Can you turn the stretch from the line containing "pose: elev=328.4 azim=337.5" through the last of the lines below into a JSON list of strings, one per line, with blank lines skipped? Leave the pictures out of your answer.

┌──

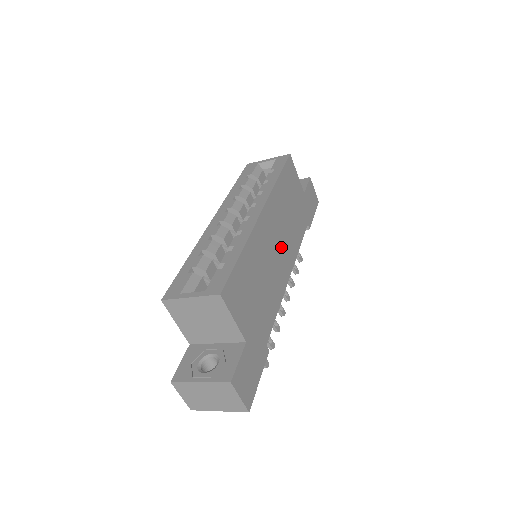
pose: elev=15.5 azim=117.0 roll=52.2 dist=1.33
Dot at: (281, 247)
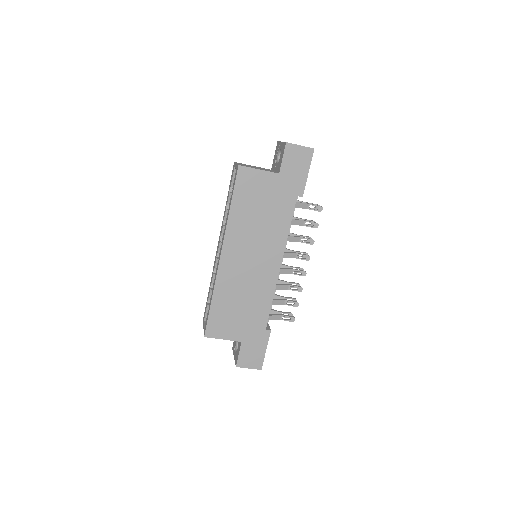
Dot at: (258, 257)
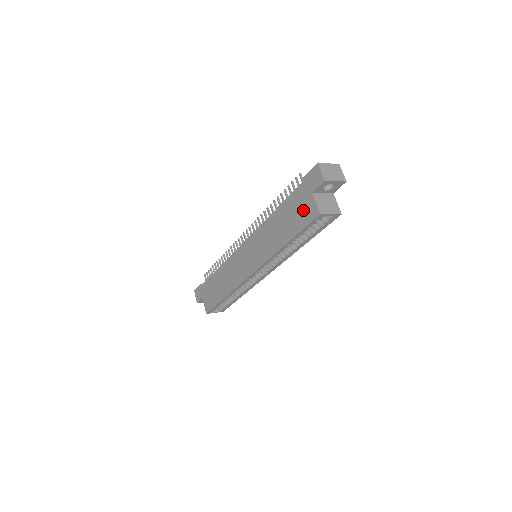
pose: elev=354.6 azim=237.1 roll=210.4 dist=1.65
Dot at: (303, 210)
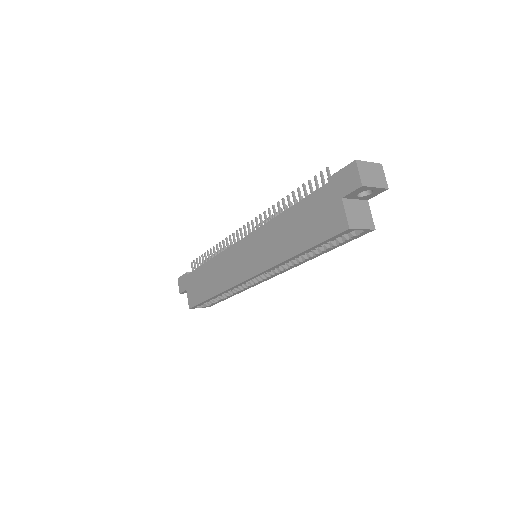
Dot at: (326, 218)
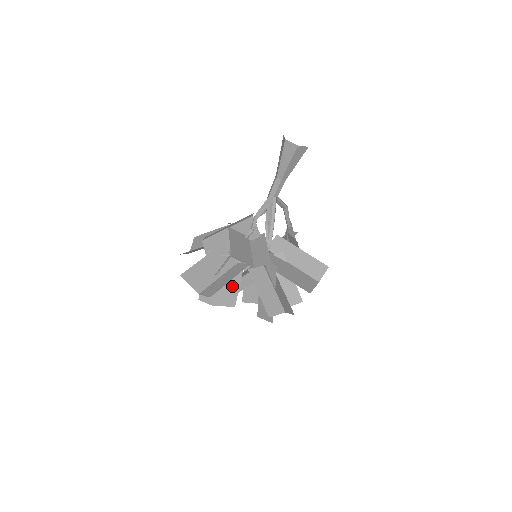
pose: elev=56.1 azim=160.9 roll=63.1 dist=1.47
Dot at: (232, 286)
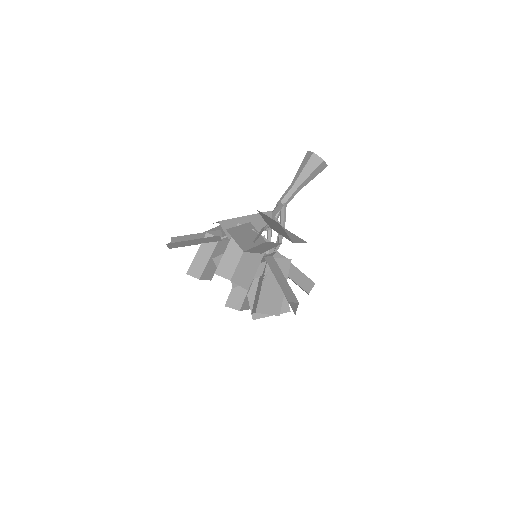
Dot at: (252, 266)
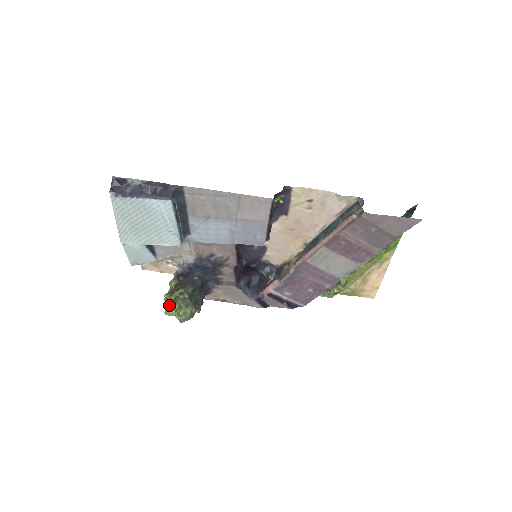
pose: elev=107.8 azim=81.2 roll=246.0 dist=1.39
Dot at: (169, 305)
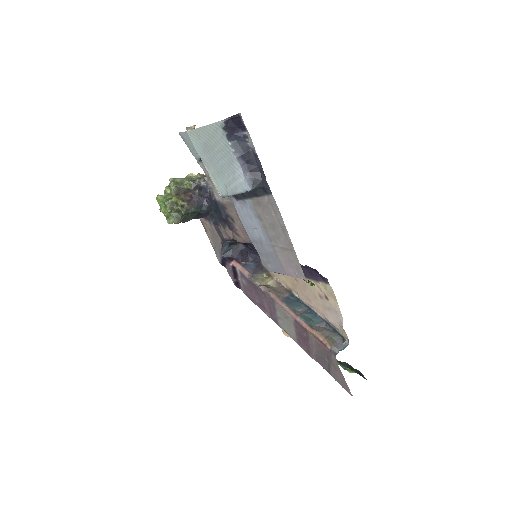
Dot at: (166, 197)
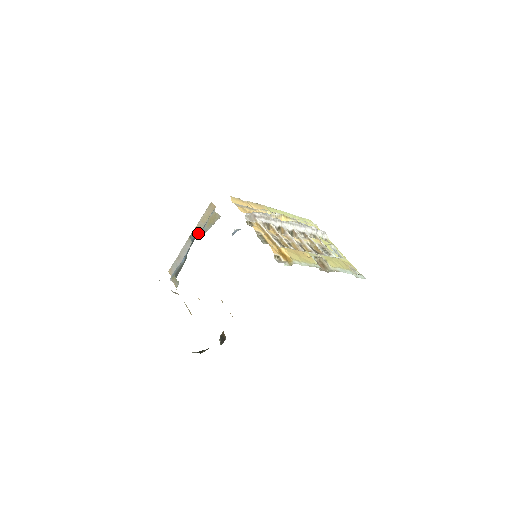
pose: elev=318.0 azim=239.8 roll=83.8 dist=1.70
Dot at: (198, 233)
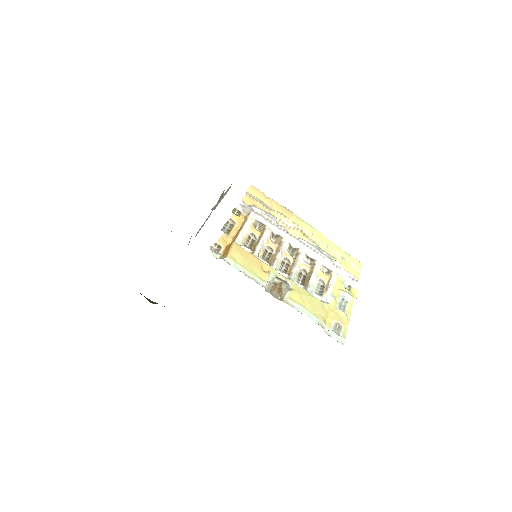
Dot at: occluded
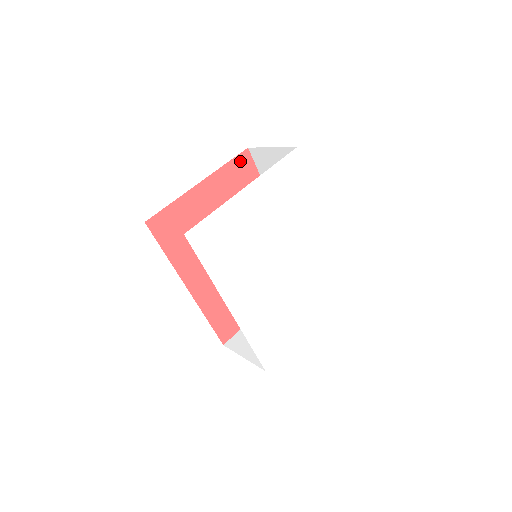
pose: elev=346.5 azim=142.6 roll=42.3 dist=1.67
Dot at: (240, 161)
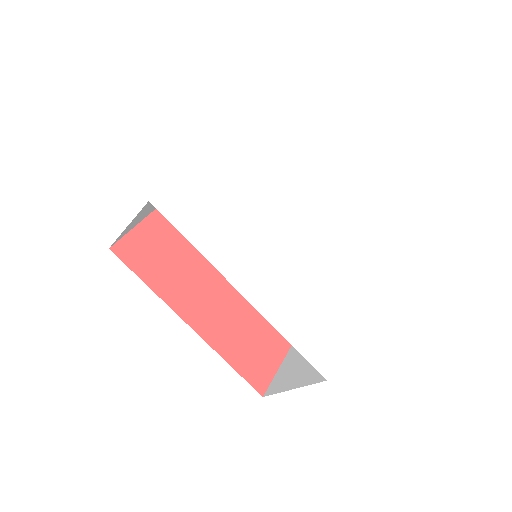
Dot at: occluded
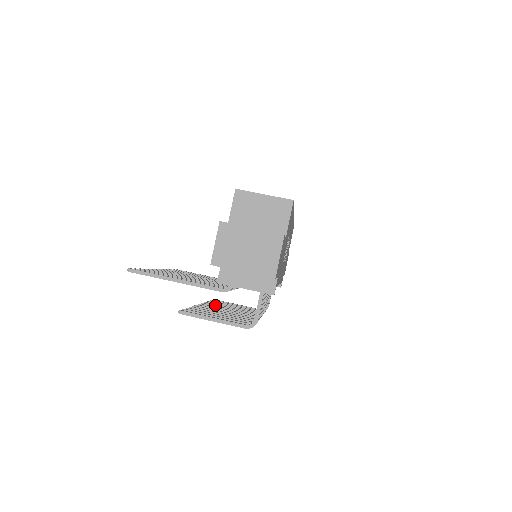
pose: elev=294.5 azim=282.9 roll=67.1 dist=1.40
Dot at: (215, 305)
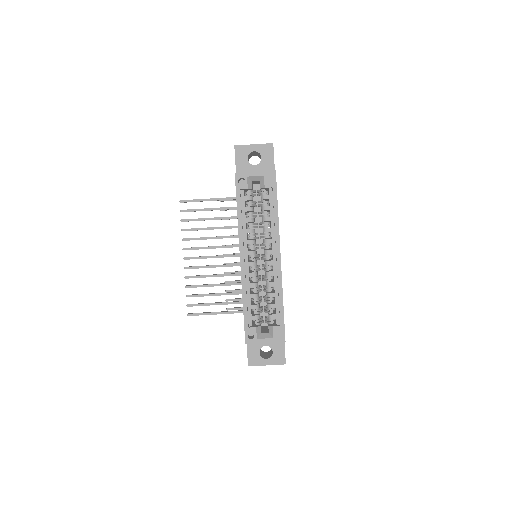
Dot at: occluded
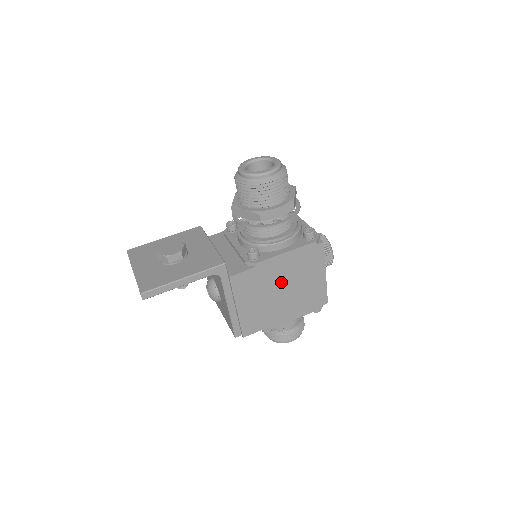
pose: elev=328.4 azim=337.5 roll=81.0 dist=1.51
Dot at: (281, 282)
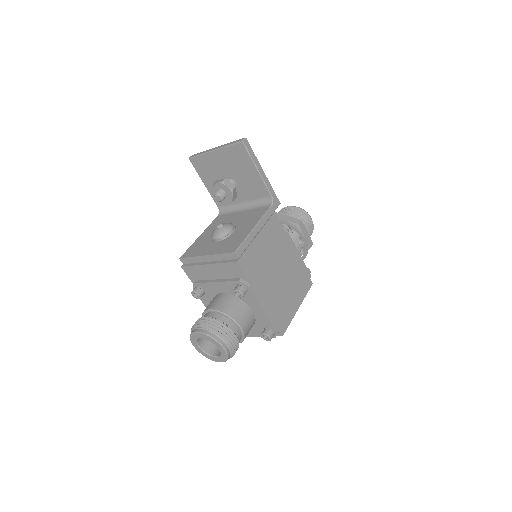
Dot at: (283, 267)
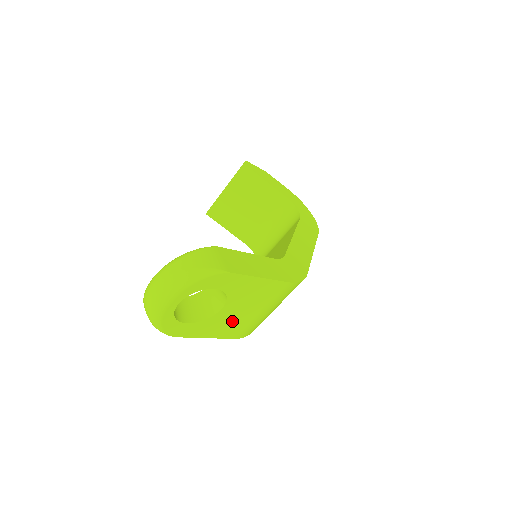
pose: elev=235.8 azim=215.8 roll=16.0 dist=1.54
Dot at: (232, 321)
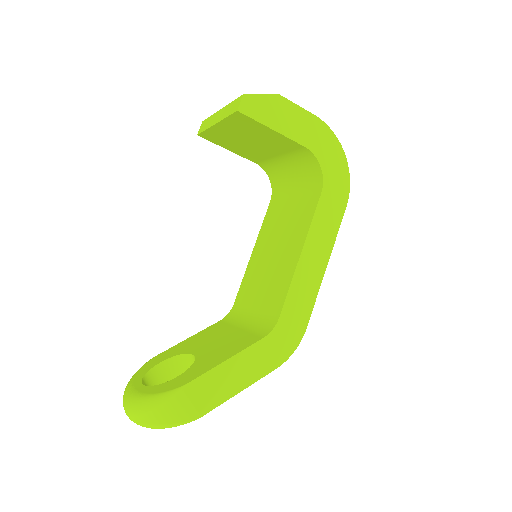
Dot at: occluded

└──

§ **Right answer**:
[
  "pose: elev=328.4 azim=337.5 roll=81.0 dist=1.51",
  "Dot at: (281, 282)",
  "Dot at: (283, 267)",
  "pose: elev=235.8 azim=215.8 roll=16.0 dist=1.54",
  "Dot at: (232, 321)",
  "Dot at: occluded"
]